I'm going to start with the easy question - can you stop them? Absolutely! Put metal caps over rails, run electric wires or outriggers along fence lines, use Future Posts (recycled super hard plastic), give them an abundance of hay/baleage, add a gastric conditioner to their feed or paint old diesel oil on your wood - be warned that although the diesel oil works a treat on keeping the horses from chewing you will also have the magical experience of wearing that diesel oil on your clothes every time you touch that wood forever more. Apparently drying is not something old diesel oil does.
The harder question is why? The grass at this time of year is very green and not particularly high in fibre and horses NEED to chew fibre so possibly they are looking for their fibre fix and I think this is quite possibly a big part of the problem, although there will always be that one horse that stands in his beautiful hay to eat the fence post. There does seem to be a behavioural link in that some horses are not attempting to eat their way to freedom while a group of others will systematically destroy a piece of fence as a team effort. Boredom is suggested as a cause but I find the same horses will stand in a yard sunbathing in summer but in winter they will be beavering away at nothing short of full yard destruction - I don't think they can only get bored when it's cold. Obviously there can be a nutrient deficiency but there is no research to suggest that it is one or another in particular, so you would need to get blood tests for each individual horse, or try increasing a few key vitamins/minerals to see if it helps. An uncomfortable hind gut is also a possibility so a gastric conditioner that buffers the mucosa in the stomach and the hind gut could be a fence saver and let's not forget a good pre and pro-biotic for just all round good gut health.

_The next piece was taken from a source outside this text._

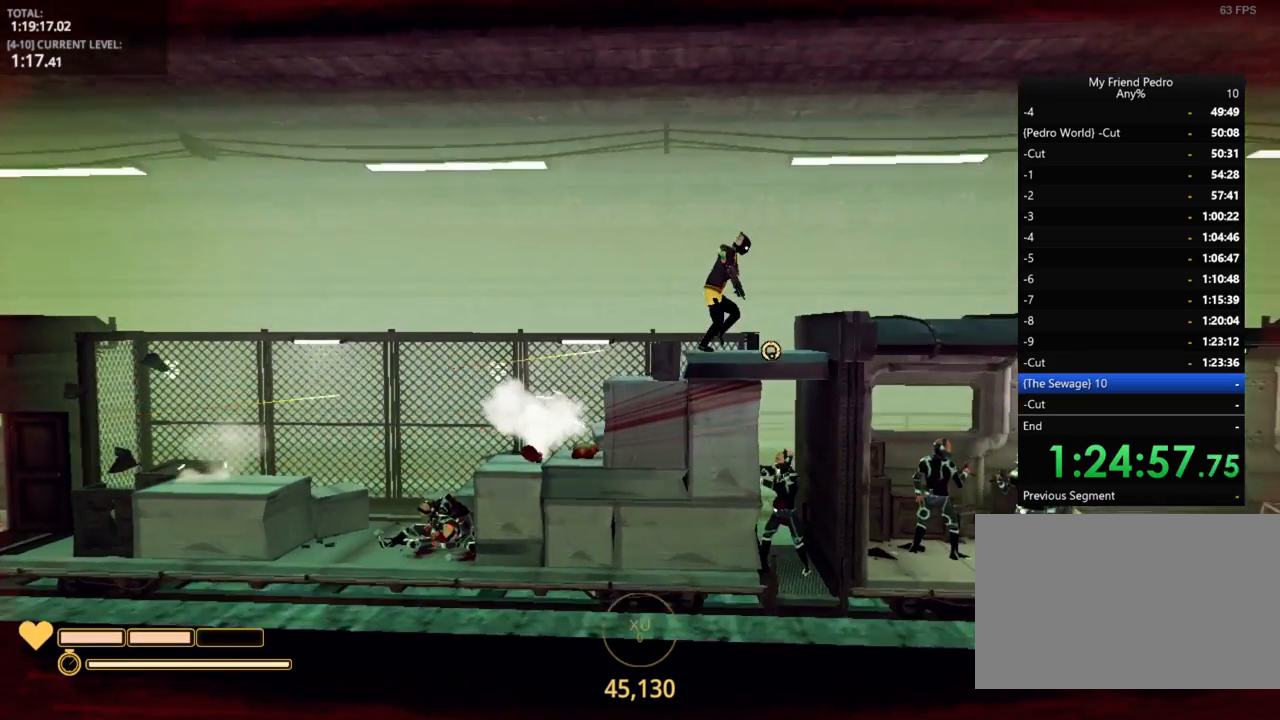
{"keys": ["d"], "mouse_move": "still", "events": [[217, "space", "down"], [500, "space", "up"]]}
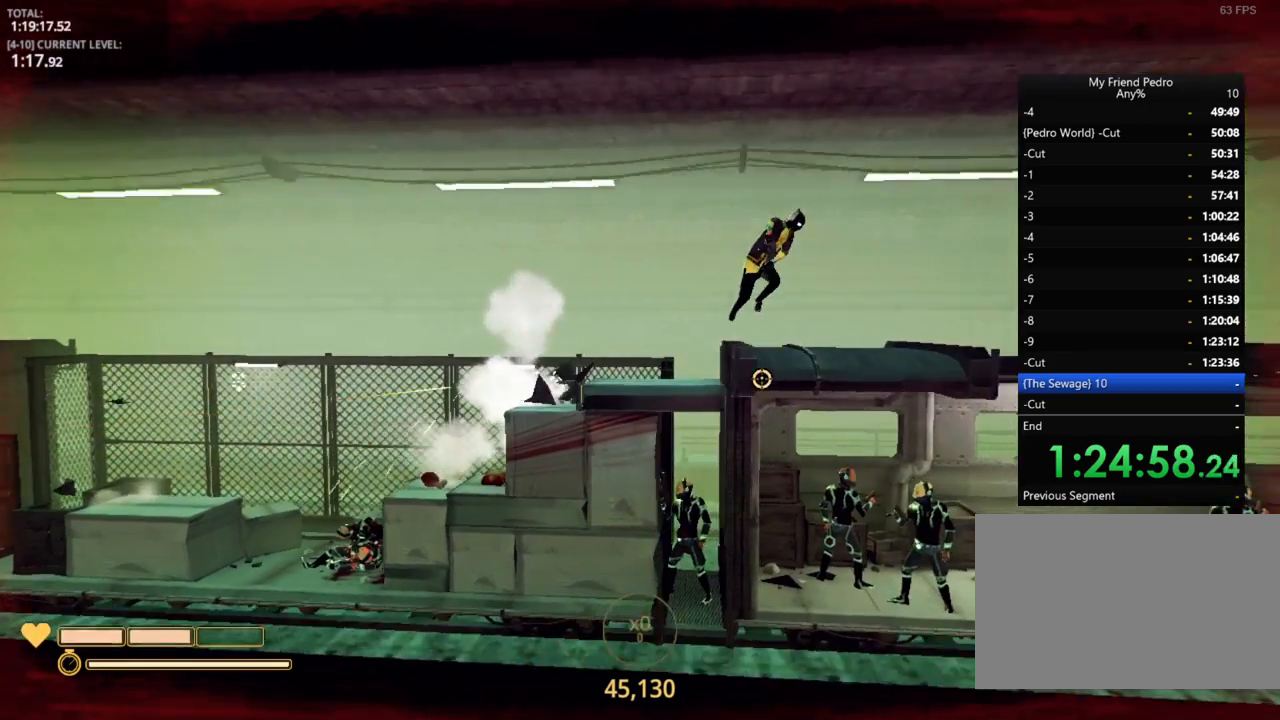
{"keys": ["d"], "mouse_move": "still", "events": []}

Personally, I add 1-2 Tbsp coarse salt to everybody's feed everyday, and believe it helps with the wood chewing, but whether to salt or not to salt is a whole other discussion. I also try to increase the hay and baleage on offer as the horses just all seem hungry in general. I decrease time in yards (so that I will still have yards come spring) and have started a couple of the worst offenders on a couple of different products. Riley is (and has been for sometime) on Maxia Complete, and is not an offender when it comes to wood chewing. Lily has just started on Tuffrock G.I. she exhibits a couple of 'ulcer' like symptoms (girthy, nappy) and is a terrible wood chewer so I will be interested to see how this one works for her. Beau is on Elite Equine's Compete, he shows no other symptoms apart from total yard demolition if left unattended! And finally, my other worst fence eating offender, Lola, will be on Dynavyte MBS. I will update on our own specific experiences in 3-4 weeks.
On an aside note, please don't google what horses and beavers have in common because the answer is that they may both be in your burger!